Texte intégral
Mesdames, Messieurs,
Permettez moi d'abord de vous remercier pour votre accueil chaleureux, à l'image de Mayotte et des Mahorais. Permettez moi également de vous remercier pour vos paroles de bienvenue et de tolérance, auxquelles je suis particulièrement sensible. Je crois profondément qu'en France, des communautés différentes, des appartenances variées et multiples et les nombreuses religions présentes sur notre sol peuvent coexister harmonieusement. Elles sont notre richesse, et vous y contribuez amplement.
Je suis aussi sensible à ces paroles parce qu'en ces temps troublés, on trouve parfois, dans certains commentaires, des simplifications, des raccourcis et des amalgames trompeurs. Ils voudraient nous faire croire que l'Islam et l'Occident sont opposés, voire même qu'ils sont en conflit. Je veux, avec vous, dans cette mosquée apporter, avec force, un démenti à ces contre-vérités et dire les choses comme elles sont.
Je veux réaffirmer clairement et publiquement les principes qui animent notre République et les valeurs qui nous éloignent de toute tentation fanatique, quelle qu'en soit l'origine.
Mayotte est musulmane. La religion y est très présente. Chaque village a sa mosquée. Elle est un lieu de prières, mais aussi d'études et de réunions, un lieu de partage et de convivialité.
L'identité mahoraise est liée à l'Islam. Il rythme la vie quotidienne de la population, il détermine le fonctionnement des collectivités villageoises et des familles. Les cérémonies sont nombreuses, les traditions sont respectées.
Chacun s'accorde à reconnaître qu'ici, l'Islam, fortement enraciné, est tolérant et ouvert.
Ouvert sur le monde : l'Islam est une religion monothéiste et universelle, ouverte au dialogue. Ouvert sur la modernité, comme le prouve la très large aspiration des Mahorais à s'adapter aux évolutions de notre monde. La société mahoraise n'est pas figée sur ses structures traditionnelles.
L'Islam n'est pas un obstacle au développement économique. Les difficultés économiques et sociales que rencontrent les Mahoraises et les Mahorais sont dues à la situation particulière de l'archipel et à son histoire. Je ne doute pas que les réformes engagées par le gouvernement permettront un rattrapage tant attendu par la population.
Enfin, Islam et démocratie sont parfaitement compatibles. Les Mahorais n'ont cessé, depuis vingt-cinq ans, de prouver leur attachement à la République française. Car ils savent, et ils le prouvent chaque jour, qu'on peut être musulman et républicain.
Il n'y a pas de conflit entre l'Islam et l'Occident. D'ailleurs, peut-on parler de l'Islam en général ? La religion musulmane n'est pas partout identique, elle est ouverte aux histoires et aux traditions locales. De même, quel sens y a-t-il à parler d'Occident en général et de réunir sous cette appellation des Etats, des histoires et des valeurs différentes ?

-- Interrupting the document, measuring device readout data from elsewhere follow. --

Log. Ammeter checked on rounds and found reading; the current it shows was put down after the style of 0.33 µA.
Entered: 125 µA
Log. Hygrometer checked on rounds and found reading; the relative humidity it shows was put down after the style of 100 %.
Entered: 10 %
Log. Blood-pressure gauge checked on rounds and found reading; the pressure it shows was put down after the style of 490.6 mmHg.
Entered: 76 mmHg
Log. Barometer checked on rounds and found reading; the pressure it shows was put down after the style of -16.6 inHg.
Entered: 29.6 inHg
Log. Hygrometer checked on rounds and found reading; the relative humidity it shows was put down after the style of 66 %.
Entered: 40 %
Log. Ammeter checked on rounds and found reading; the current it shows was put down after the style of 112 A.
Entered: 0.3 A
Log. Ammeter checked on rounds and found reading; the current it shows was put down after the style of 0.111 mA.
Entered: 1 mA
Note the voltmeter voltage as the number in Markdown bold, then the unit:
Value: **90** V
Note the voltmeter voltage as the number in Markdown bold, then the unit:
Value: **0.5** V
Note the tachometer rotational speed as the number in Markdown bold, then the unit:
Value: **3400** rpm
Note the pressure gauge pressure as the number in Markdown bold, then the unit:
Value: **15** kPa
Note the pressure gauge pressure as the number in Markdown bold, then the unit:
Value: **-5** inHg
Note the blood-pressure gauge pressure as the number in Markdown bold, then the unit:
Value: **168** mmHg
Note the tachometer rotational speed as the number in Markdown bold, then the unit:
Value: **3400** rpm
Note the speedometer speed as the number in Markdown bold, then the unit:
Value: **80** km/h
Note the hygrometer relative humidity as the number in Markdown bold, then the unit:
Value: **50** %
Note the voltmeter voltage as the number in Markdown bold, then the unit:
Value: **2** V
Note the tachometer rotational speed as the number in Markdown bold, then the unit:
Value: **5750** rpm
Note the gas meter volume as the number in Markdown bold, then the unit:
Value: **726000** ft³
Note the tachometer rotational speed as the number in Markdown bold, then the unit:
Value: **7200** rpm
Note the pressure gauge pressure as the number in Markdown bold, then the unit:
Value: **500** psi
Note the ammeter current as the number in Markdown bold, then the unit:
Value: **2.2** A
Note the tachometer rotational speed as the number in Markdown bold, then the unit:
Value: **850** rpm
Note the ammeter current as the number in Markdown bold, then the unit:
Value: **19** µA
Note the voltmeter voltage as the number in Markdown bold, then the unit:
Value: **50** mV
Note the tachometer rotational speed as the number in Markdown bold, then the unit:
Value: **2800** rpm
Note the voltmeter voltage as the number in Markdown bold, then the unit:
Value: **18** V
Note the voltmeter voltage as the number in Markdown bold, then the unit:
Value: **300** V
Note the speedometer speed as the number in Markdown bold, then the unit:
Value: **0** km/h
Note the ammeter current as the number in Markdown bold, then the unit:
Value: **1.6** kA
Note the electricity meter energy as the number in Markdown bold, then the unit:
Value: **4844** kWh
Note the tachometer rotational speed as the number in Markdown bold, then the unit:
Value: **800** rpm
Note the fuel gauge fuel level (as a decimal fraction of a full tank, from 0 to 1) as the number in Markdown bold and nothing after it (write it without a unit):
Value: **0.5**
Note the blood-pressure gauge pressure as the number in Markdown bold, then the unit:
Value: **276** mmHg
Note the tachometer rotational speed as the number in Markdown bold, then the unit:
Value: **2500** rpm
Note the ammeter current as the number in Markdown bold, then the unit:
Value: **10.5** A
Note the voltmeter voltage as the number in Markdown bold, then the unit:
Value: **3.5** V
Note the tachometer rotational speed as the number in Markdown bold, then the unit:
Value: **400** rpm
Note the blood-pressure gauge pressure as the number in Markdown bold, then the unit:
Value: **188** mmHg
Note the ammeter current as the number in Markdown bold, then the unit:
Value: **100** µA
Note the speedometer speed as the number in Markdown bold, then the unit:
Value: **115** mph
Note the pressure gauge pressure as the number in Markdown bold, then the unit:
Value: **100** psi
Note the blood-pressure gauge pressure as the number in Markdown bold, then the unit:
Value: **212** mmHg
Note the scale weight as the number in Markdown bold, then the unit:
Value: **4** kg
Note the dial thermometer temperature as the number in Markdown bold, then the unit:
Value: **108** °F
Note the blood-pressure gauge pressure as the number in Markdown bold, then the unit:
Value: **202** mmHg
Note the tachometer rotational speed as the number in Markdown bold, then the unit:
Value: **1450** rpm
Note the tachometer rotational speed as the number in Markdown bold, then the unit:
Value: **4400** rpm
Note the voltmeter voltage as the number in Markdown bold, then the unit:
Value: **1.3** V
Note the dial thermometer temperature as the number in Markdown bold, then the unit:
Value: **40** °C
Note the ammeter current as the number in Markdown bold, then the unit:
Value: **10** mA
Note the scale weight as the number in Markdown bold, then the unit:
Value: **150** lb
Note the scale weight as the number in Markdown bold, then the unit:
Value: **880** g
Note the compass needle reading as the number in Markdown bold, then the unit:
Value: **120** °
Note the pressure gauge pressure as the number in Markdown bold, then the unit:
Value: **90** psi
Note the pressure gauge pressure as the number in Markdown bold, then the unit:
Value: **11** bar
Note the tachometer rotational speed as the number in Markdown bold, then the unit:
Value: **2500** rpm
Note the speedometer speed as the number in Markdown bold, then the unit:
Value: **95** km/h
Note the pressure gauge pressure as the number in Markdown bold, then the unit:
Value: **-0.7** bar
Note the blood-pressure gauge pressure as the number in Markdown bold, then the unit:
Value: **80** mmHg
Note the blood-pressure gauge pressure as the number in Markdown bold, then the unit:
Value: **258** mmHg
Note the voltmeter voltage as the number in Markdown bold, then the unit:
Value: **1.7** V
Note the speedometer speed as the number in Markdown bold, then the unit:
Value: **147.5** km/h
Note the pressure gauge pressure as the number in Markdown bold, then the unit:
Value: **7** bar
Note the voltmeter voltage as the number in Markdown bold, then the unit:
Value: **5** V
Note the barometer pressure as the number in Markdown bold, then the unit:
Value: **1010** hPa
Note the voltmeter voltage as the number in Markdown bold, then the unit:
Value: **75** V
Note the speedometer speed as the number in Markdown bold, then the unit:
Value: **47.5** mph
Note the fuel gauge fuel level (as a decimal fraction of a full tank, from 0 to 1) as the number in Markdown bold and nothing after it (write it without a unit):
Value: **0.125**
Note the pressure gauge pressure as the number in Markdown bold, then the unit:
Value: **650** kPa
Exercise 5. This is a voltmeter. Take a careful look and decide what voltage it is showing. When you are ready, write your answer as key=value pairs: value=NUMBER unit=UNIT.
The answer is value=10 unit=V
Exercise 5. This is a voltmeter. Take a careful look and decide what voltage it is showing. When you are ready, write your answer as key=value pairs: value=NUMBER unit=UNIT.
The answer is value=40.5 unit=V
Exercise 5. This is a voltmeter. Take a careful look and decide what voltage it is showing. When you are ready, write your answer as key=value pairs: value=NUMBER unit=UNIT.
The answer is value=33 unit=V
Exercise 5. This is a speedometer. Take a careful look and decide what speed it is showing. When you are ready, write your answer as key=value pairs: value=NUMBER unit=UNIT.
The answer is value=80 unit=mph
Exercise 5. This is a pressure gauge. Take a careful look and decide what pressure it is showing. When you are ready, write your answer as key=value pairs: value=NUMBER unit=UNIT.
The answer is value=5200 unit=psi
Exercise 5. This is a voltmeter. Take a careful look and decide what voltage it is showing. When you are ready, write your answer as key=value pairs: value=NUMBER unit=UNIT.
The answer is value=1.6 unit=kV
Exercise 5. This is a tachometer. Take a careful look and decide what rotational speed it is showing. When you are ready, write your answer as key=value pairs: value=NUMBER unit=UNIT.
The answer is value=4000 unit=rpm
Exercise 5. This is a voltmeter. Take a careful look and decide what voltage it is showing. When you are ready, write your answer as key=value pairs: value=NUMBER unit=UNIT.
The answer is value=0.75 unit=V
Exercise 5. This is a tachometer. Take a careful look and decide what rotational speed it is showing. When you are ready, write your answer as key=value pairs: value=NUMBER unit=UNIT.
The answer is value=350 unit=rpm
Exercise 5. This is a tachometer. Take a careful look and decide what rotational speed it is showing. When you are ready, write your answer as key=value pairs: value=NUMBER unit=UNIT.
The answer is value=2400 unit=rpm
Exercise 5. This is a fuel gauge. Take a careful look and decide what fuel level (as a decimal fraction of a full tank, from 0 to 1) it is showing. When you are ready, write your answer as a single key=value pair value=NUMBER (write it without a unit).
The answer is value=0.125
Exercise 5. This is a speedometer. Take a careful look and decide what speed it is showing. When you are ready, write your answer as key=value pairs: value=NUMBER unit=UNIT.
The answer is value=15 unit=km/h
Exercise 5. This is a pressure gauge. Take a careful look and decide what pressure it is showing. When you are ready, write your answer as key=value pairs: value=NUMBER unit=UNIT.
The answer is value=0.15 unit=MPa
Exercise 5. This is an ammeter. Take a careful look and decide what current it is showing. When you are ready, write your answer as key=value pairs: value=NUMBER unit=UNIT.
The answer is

Il nous faut plus de discernement parce que la situation internationale l'impose. Les préjugés se nourrissent de l'ignorance et nous devons les combattre.
Aucune religion ne justifie la barbarie, aucune ne donne une quelconque caution à la violence, à la destruction de l'autre. Le fanatisme n'est d'aucune confession en particulier : il tient à la déraison, à l'intrusion dans une religion d'éléments qui lui sont extérieurs et qui finissent par étouffer ses valeurs morales.
Notre République est laïque. Elle défend la liberté de conscience et la liberté de culte, elle sépare ce qui est public de ce qui est privé, ce qui est profane et ce qui est sacré. Ainsi, elle protège tout autant l'Etat et les confessions.
Mayotte est pour l'ensemble de nos concitoyens un modèle auquel je veux rendre hommage ici. Vous, Mahorais, conjuguez l'attachement à la République et la fidélité à l'Islam. Je suis venu à votre rencontre porteur d'un message de fraternité républicaine et dans le respect de votre communauté. Nous partageons, j'en suis sûr, l'idéal de tolérance que l'état du monde rend plus que jamais nécessaire.